Puebla se mantiene entre las entidades con mayor incidencia de incendios forestales en México durante 2026. Del 1 de enero al 16 de abril, el estado acumuló 154 siniestros, lo que equivale a un promedio de 1.45 incendios por día, es decir, prácticamente uno cada 16 horas.
Las cifras oficiales de la Comisión Nacional Forestal (Conafor) colocan a Puebla en el quinto lugar nacional por número de eventos, sólo detrás del Estado de México, Jalisco, Ciudad de México y Michoacán. Con ello, la entidad supera a Guerrero, Oaxaca, Chiapas, Morelos y Chihuahua, estados que también aparecen entre los primeros diez lugares.
Traducido a ritmo semanal, Puebla reporta un promedio de 10 incendios forestales por semana en lo que va del año, una frecuencia que refleja la presión constante sobre zonas boscosas, cerros y áreas rurales del estado.
Aunque el número de casos es elevado, la extensión dañada no crece al mismo ritmo. Puebla suma 2 mil 996 hectáreas afectadas, cantidad menor frente a entidades con menos incendios, pero con mayores superficies consumidas por el fuego.
Por ejemplo, San Luis Potosí registra 64 incendios, menos de la mitad que Puebla, pero más de 21 mil hectáreas dañadas.

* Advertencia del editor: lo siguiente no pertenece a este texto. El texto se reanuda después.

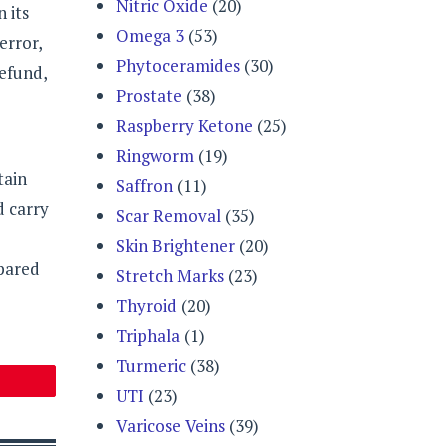
Nitric Oxide
(20)
 its
Omega 3
(53)
error,
Phytoceramides
(30)
refund,
Prostate
(38)
Raspberry Ketone
(25)
Ringworm
(19)
tain
Saffron
(11)
d carry
Scar Removal
(35)
Skin Brightener
(20)
mpared
Stretch Marks
(23)
Thyroid
(20)
Triphala
(1)
Turmeric
(38)
UTI
(23)
Varicose Veins
(39)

Oaxaca contabiliza 137 incendios y rebasa las 22 mil hectáreas afectadas, mientras Guerrero suma 141 casos y casi 19 mil hectáreas quemadas.
Eso coloca a Puebla alrededor del lugar 14 nacional por superficie siniestrada, muy lejos de los primeros sitios en ese indicador. En términos simples: en el estado hay más incendios, pero generalmente son de menor tamaño o se controlan antes de expandirse.
El promedio poblano es de 19.46 hectáreas por incendio, cifra considerablemente menor al promedio nacional de 54.45 hectáreas por evento.
Durante la semana más reciente del reporte, del 10 al 16 de abril, Puebla añadió cuatro nuevos incendios con 82 hectáreas afectadas. En ese mismo lapso, Jalisco concentró 45 incendios y más de 5 mil hectáreas dañadas.
Los datos muestran que Puebla enfrenta una recurrencia alta de incendios forestales, lo que obliga a mantener brigadas activas, vigilancia en zonas de riesgo y campañas preventivas en comunidades rurales donde suelen originarse quemas agrícolas fuera de control.
Con abril y mayo considerados los meses más críticos de la temporada, el estado seguirá bajo presión mientras persistan las altas temperaturas, la sequedad del terreno y los vientos en regiones serranas.